Despite that, Delgado said: "She was a kind lady; she never bothered us in the five years we've lived here."
Nearly 30 years earlier and less than three miles away, Falso etched a much more traumatic memory upon her next-door neighbors in Hollywood's Emerald Hills.
"I remember it vividly. I was terrified," Rita Buschel, 69, said Monday, recalling how she awoke in the predawn hours of July 30, 1982, to the sound of breaking glass and looked out the window to see her neighbor's house with "flames shooting out."
Buschel said she rustled her husband and two young children outside. "And there was the lady sitting across the street on top of a car with a book of matches in her hands, saying 'Burn, burn, burn.' I thought she'd lost her mind."
Falso told police she started the fire at 3610 N. Park Road by piling clothes in the dining room, dousing them with a fifth of Anisette liqueur and igniting them with matches. She was upset because her husband, Vincent, moved out three days earlier and asked for a divorce, according to published news accounts at the time.

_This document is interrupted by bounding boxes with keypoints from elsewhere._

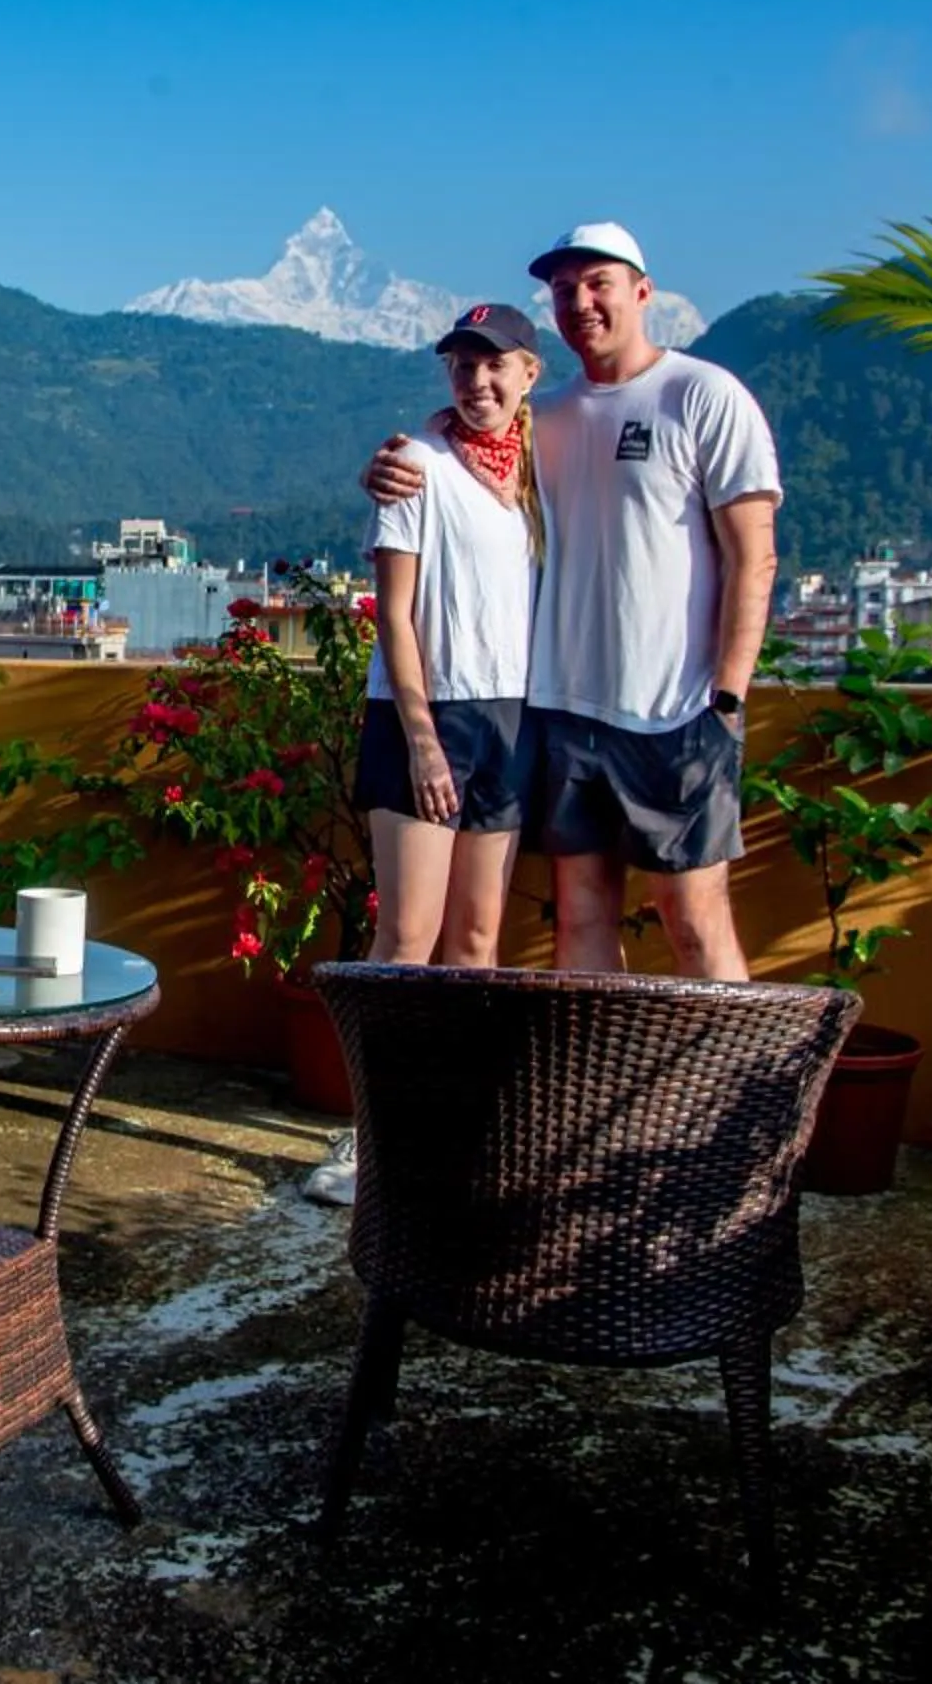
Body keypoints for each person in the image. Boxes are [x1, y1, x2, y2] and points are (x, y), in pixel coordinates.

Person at [364, 221, 780, 981]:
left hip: (676, 715)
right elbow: (461, 439)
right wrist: (394, 463)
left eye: (599, 284)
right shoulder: (542, 416)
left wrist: (727, 697)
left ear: (643, 292)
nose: (581, 301)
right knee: (581, 920)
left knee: (694, 923)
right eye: (564, 290)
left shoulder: (704, 395)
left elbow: (756, 557)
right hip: (564, 719)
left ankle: (726, 1102)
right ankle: (591, 1096)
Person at [306, 302, 544, 1208]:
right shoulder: (415, 467)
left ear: (528, 374)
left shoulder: (540, 473)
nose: (476, 383)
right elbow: (394, 616)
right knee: (406, 939)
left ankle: (447, 1129)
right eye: (460, 366)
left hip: (511, 718)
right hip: (422, 716)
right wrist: (422, 738)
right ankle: (368, 1135)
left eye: (494, 367)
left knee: (477, 941)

Firefighters arrived about 4:30 a.m., an estimated hour after the fire had begun.
Falso told police she knew what she was doing and that "to make sure it would burn" she had remained inside her home until the smoke got so heavy she couldn't breathe, Hollywood Detective Larry Hoisington said at the time.
Vincent Falso was not home at the time. The next day, he rang the Buschel's bell and apologized, Buschel said. Public records show that Vincent Falso, a retired sanitation company owner, died in 1997.

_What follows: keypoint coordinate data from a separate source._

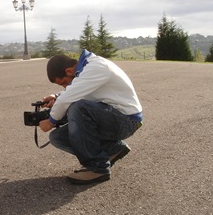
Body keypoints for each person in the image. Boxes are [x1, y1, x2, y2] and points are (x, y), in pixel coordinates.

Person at [39, 50, 143, 184]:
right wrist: (57, 96)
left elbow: (69, 98)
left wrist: (51, 122)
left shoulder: (96, 67)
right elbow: (76, 90)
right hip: (112, 117)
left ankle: (98, 168)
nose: (65, 87)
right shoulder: (85, 69)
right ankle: (113, 149)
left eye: (63, 83)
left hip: (127, 121)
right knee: (57, 138)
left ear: (69, 71)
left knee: (79, 107)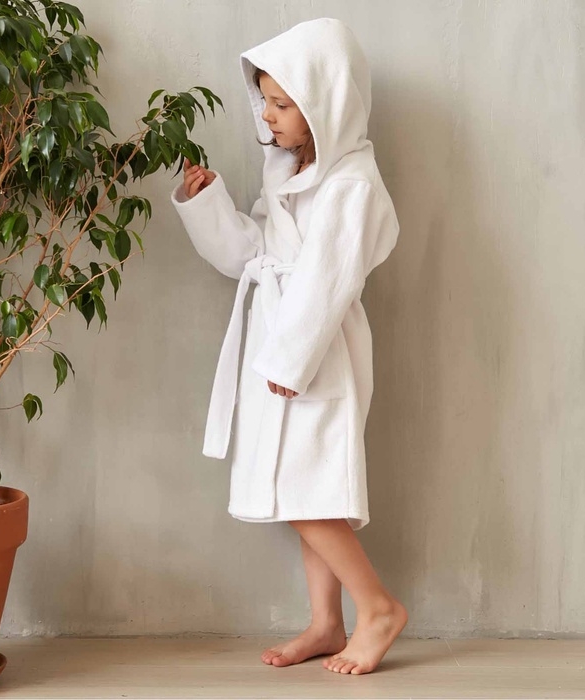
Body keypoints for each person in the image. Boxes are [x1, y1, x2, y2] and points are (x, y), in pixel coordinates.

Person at [170, 17, 407, 675]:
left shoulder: (353, 183)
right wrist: (209, 205)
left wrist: (292, 360)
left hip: (318, 352)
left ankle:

About a week before the fire, Buschel said she called the police on her neighbor: "The lady had been acting rather crazy all week, standing outside screaming at my children like she wasn't a normal person. I was afraid."
Five months after the Hollywood blaze, Falso pleaded guilty to arson and was sentenced to five years probation.
The door to Falso's Dania Beach apartment stood open Monday, the acrid smell of smoke heavy in the air. A lotus-sitting Buddha hung on a blackened wall. An array of low-heeled shoes and a teddy bear were in a heap near the door. Gold-framed pictures of saints Joseph and Mary leaned in her soot-streaked kitchen window.
A downstairs neighbor and Falso's frequent church companion at Hollywood's St. Theresa The Little Flower Catholic Church, Mary Loftus, was curt: "She was a good lady. She minded her own business. She worked hard just trying to live."
Falso would have turned 78 on Monday.